The exhibition will open January 8, 2014 at Artisana Gallery 14. The director of the gallery, Hind Mango Nasser, is creating an installation piece that will be included in the exhibition.
The following are a few photos taken while Jan was filming the artists:
I was listening so intently to what Hanan was saying when Jan was filming that I forgot to take photographs. Ahmad Canaan had an exhibition and symposium in another country while Jan was in Amman: therefore, his interview will be filmed prior to the opening.
Jan, Amira and I went to Majedah’s embroidery shop, Grand Mother’s Dress, and Majedah took us to her home where Jan interviewed her mother.
Jan and Majedah
Majedah’s shop, Grand Mother’s Dress
Jan on the porch
Talking in Majedah’s house
Jan and Majedah on the porch
Jan had very little time to collect his wits (or eat) before we headed out to our next destination.

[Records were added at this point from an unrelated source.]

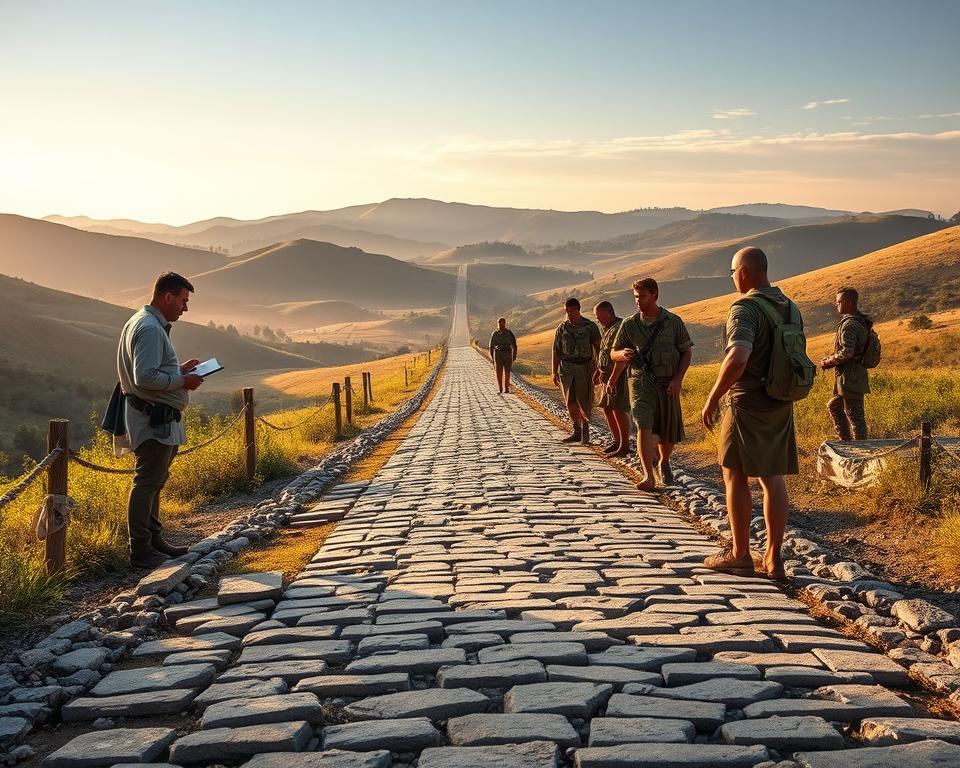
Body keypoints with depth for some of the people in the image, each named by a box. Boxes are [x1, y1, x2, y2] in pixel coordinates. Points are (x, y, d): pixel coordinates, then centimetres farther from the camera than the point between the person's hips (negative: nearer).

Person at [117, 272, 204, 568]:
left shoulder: (148, 324, 16)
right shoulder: (149, 328, -18)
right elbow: (145, 377, -26)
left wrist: (179, 368, 12)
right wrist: (182, 381, -16)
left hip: (158, 418, 12)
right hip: (153, 419, -12)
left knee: (155, 481, 19)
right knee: (148, 482, -6)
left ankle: (154, 540, 30)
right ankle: (140, 551, 0)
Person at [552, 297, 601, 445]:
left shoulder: (590, 327, -1)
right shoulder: (562, 328, 7)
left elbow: (597, 348, -1)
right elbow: (556, 351, 9)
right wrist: (555, 372, 4)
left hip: (584, 367, -3)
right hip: (566, 368, 3)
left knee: (584, 402, -4)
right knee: (571, 402, 4)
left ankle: (585, 429, 15)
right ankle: (577, 432, 14)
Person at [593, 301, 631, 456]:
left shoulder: (620, 328, -16)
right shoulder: (608, 329, 16)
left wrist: (612, 379, -27)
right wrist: (597, 372, 25)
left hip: (620, 375, -10)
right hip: (608, 376, 10)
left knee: (619, 409, -10)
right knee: (607, 408, 12)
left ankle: (625, 446, -6)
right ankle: (617, 441, 22)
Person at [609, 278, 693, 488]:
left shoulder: (673, 322, -3)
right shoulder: (629, 324, 0)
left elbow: (687, 352, 3)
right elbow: (614, 354, 7)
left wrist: (678, 378, -10)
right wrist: (622, 354, -18)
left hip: (668, 385, 1)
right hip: (641, 383, -1)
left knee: (669, 433, 8)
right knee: (644, 425, -20)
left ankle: (663, 462, 40)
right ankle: (649, 477, -21)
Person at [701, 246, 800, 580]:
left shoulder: (745, 309, -17)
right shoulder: (790, 308, 10)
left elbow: (737, 359, -30)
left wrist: (712, 399, -21)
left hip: (747, 405, -8)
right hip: (781, 406, 8)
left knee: (735, 476, 4)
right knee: (773, 478, 9)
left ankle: (739, 554, 9)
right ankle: (772, 558, 11)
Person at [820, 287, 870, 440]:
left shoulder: (849, 324, -18)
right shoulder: (861, 322, 14)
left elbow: (846, 352, -27)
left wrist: (828, 362, -11)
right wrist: (831, 360, 10)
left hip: (850, 378, -10)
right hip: (857, 375, 10)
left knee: (855, 416, -3)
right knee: (833, 406, 23)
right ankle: (846, 441, 27)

Here he is collecting his wits:
Jan’s interviews included Zohreh Sullivan, a Fulbright Scholar from Illinois who is teaching a literature course at Jordan University.
Zohreh and Jan
Jan also interviewed Dayala, Amira’s “architect” cousin.
After filming Dayala, she suggested we meet with her boss, Riad Alkiswani who has an architecture engineering business in Amman with his partner George Kishek. Riad is a virtual storehouse of information about the history of Palestine.
After grabbing a bit to eat at the beautiful tiled and mirrored Rakwat restaurant we went to Alkiswani Architects & Engineers.
Jan and Amira at Rakwat
Jan and Amira, Rakwat
Riad Alkiswani was incredibly welcoming and generous. He and his partner George Kishek offered us coffee and soft drinks and talked about life in Palestine and Jordan.
At some point during Jan’s visit we stopped by to interview Ibriheem in his flower shop. We also had wanted to film Yousef, my barber, but his shop was closed.
Jan kept his “wits about him” the entire time he was here and filmed more than I’ve mentioned in this blog. Unaccustomed to so much activity, my “wits” disappeared sometime around the fifth day. If they had any sense, they flew to Hawaii for an extended vacation. Therefore, to get the full picture of “Jan the Filmmaker’s” six days in Amman, and the nitty gritty of his film, you will need to wait until his movie is released, hopefully in your neighborhood movie theatre.